This story is part of our NPR Ed series on mental health and schools.
When it comes to children’s brains, Rahil Briggs describes them as … sticky.
“Whatever we throw, sticks. That’s why they can learn Spanish in six months when it takes us six years,” says the New York City based child psychologist, “but also why if they’re exposed to community violence, or domestic violence, it really sticks.”
Briggs works at the Healthy Steps program at the Montefiore Comprehensive Healthcare Center in the South Bronx, screening children as young as 6 months for mental health issues.
That may sound young, too young maybe, but that’s when some experts believe it’s important to catch the first signs that something may be wrong. Many say waiting until kindergarten is too late.
So Briggs sees a lot of babies at the Healthy Steps program, but the crying doesn’t seem to faze her at all. Visiting with baby and parent, she watches the way they interact.
Does the baby look to the parent for comfort? And does the parent respond?

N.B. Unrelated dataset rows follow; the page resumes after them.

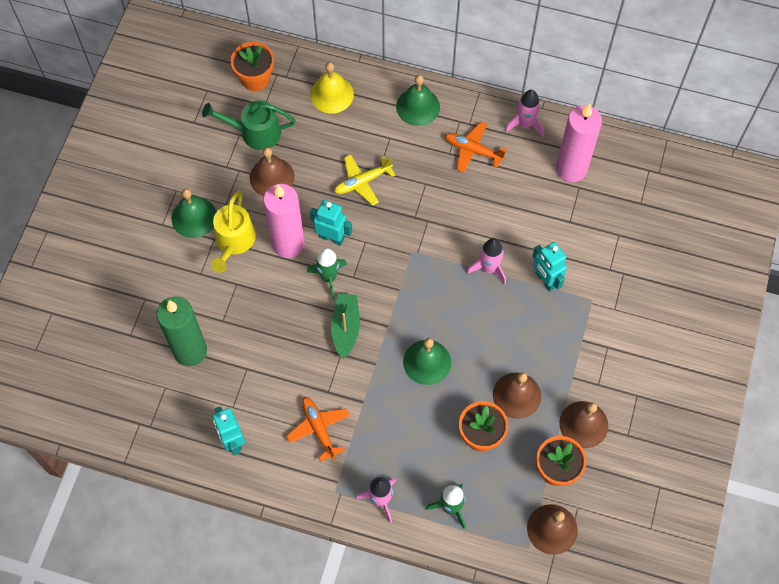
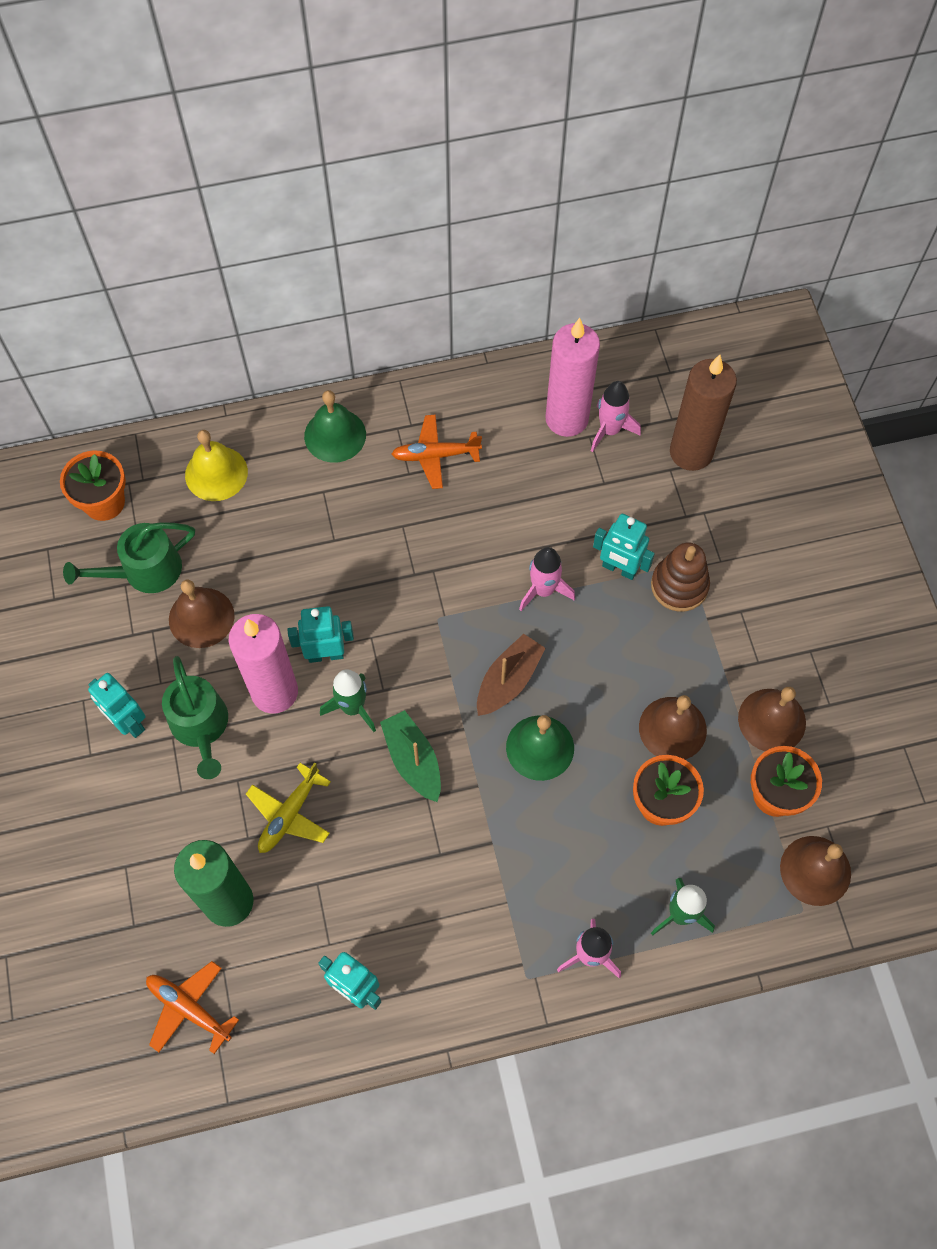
camera: 30 degrees left, 0 degrees up
(194, 217) = (128, 722): green bell -> turquoise robot
(234, 241) = (201, 726): yellow watering can -> green watering can
(319, 428) = (457, 909): orange plane -> orange plane (189, 1008)
(362, 182) = (322, 564): yellow plane -> yellow plane (289, 814)
(432, 312) = (508, 681): none -> brown boat
(525, 124) = (479, 392): pink rocket -> pink rocket (610, 430)
(577, 310) = (679, 586): none -> brown stacking toy
(639, 231) = (691, 452): none -> brown candle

“If a baby feels safe, a baby will explore, and if a baby explores, a baby will learn,” she says, and that’s the basis for mental health.

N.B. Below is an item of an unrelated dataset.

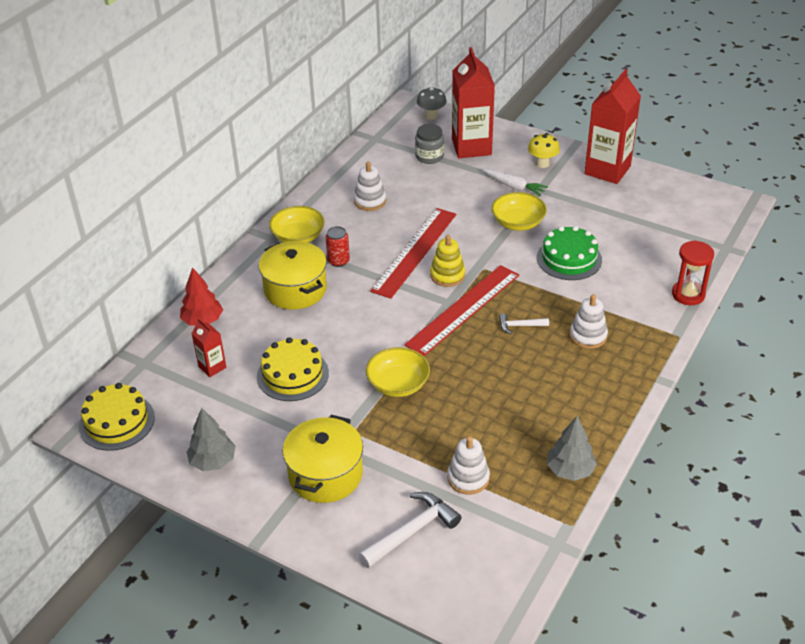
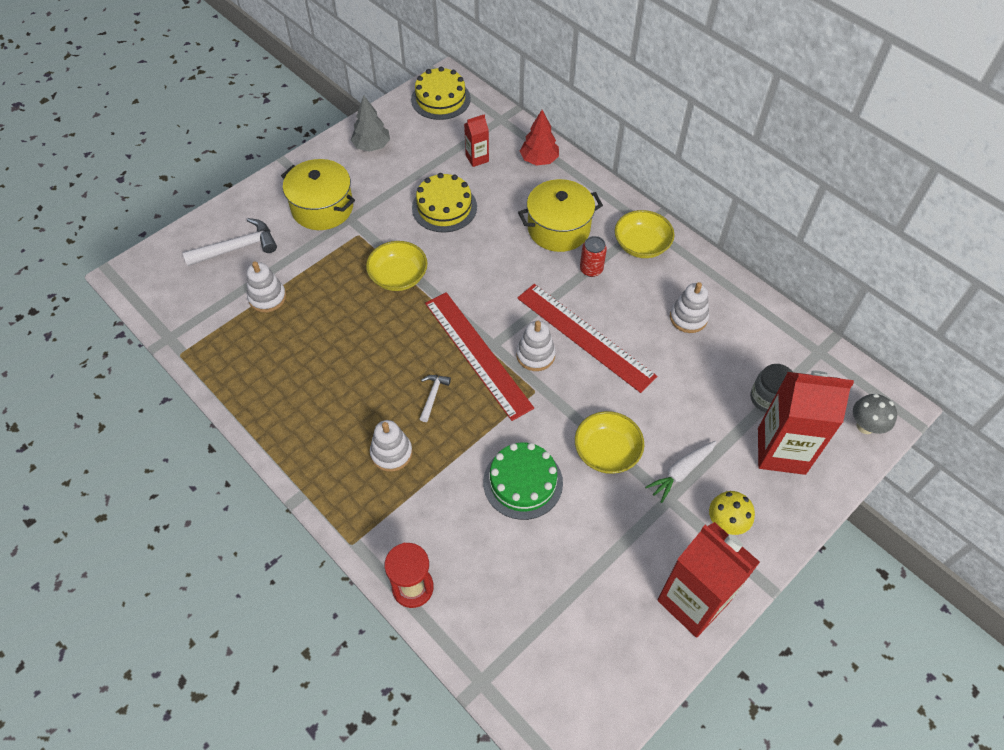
camera: 105 degrees right, 15 degrees up
(412, 531) = (237, 248): white hammer -> white hammer turned 90 degrees counterclockwise
(447, 275) = (535, 355): yellow stacking toy -> white stacking toy
(570, 470) = (234, 373): grey tree -> none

What can interfere with that learning? Things like divorce, neighborhood violence and poverty. And sometimes the signs are right in front of us. Briggs says half of all children with mental illness show symptoms before they turn 14.
“I don’t want to wait until a child has missed five days of school because his anxiety is so bad that he can’t get on the school bus. That to me is a red flag,” she says.
Instead: “I want to see the pink flags.”
What she means by that is when a child “starts to chew on his shirt a little bit when you say, ‘tomorrow is school.’ Just very early, early warning signs of something going wrong.”
The best place to spot these pink flags, she believes, is in a pediatrician’s office. It’s a place all new parents bring their babies regularly and a place they trust.